I think this has been the most frustrating thing about my pregnancy so far. Just this morning I was singled out four times in a ‘congratulations on your promotion and where to from here’ meeting as having to make big decisions about work, career and work-life balance. There were several other people in the room with children and time consuming social pursuits but they weren’t pregnant, so they weren’t Mr. Managers on the fly case study. It took a lot of restraint not to say to tell the man that I’m not asking for any favors so to leave my personal life to me and just judge me on my work please!

Later that morning when I was stopping in at my nearest woolies for some cake to offer my colleagues ( It’s my birthday today :-) ) I was stopped in the isles by a stranger who whipped out a home pregnancy test from her bag, showed it to me, and asked me if I thought she was pregnant! No seriously folks, I’m not making this up, this actually happened! I was totally amazed. And she had a toddler in her trolley! Surely she would know how to read these things as well I? The test had a rather feint second line, so I mumbled something about yeah, it could be, but do another test in a couple of days time and then bolted for the check-out line.

In other alarming news, I got hacked. Well, my blog did, but it doesn’t seem like they were very good at it. Read Hunny’s post about it here. It would seem that this is what has been wrong with my RSS feed, and I apologize if anyone was subjected to Viagra advertising through my site, though it doesn’t seem like the hack attempt managed to do anything.

Well, that’s me for today.

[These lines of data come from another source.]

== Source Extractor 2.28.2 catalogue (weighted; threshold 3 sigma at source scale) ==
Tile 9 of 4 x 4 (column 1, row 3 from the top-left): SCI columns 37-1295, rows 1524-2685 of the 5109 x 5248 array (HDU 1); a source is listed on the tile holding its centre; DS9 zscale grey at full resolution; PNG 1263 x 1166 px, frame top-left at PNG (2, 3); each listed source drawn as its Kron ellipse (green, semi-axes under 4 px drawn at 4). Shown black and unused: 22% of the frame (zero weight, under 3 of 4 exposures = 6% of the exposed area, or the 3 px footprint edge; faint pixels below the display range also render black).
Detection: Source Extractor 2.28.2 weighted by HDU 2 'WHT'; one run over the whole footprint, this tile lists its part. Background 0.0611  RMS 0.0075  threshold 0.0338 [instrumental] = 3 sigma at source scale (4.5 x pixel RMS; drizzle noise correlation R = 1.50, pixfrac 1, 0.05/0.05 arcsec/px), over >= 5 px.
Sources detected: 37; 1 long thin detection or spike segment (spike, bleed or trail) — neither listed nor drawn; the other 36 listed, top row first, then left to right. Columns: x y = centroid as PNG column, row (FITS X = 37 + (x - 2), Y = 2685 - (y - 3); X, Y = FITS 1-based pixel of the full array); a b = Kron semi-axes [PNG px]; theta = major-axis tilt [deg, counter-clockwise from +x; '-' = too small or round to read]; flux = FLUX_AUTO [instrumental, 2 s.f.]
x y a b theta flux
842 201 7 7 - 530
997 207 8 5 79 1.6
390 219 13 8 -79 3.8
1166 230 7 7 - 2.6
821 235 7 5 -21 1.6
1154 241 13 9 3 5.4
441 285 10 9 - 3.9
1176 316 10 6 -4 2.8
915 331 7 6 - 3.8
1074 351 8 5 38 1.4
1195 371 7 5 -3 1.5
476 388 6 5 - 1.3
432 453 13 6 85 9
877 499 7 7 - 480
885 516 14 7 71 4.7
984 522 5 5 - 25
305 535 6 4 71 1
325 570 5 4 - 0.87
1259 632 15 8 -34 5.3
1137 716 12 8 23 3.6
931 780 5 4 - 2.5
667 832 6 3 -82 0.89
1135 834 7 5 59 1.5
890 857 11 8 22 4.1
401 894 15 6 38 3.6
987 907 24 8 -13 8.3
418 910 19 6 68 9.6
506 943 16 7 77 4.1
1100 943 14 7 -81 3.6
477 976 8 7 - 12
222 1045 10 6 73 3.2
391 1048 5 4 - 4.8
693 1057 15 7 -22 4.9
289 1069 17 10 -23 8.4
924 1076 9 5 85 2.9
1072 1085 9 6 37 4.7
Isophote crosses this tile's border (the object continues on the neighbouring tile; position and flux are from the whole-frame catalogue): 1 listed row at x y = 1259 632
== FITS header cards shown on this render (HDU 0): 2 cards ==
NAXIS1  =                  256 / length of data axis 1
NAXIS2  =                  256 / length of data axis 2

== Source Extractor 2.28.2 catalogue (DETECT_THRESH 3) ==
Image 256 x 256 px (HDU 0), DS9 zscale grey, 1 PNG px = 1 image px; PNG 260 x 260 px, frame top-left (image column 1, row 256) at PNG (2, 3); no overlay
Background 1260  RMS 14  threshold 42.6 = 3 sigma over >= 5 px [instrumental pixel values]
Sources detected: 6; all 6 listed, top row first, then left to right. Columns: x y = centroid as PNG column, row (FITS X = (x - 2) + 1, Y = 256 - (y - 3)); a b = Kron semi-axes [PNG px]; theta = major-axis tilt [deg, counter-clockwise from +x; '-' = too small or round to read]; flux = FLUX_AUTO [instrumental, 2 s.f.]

I spent most of my birthday working or at lectures or doing some more work from home. Poor me. I plan to do something more worthy of my last twenty-something birthday on the weekend. Like sleep in or something, because partying isn’t much fun when you keep bumping your stomach into people and you can’t have a drink.


One Response to “I look like I swallowed a cinder block”

  1. june Says:

    I love the tummy pic! I hated the dumb comments from strangers, and it doesn’t stop…we still get stopped everywhere and asked the strangest things when we are with our little guy…but I have NEVER been asked to study a stranger’s home prenancy test! That takes the cake!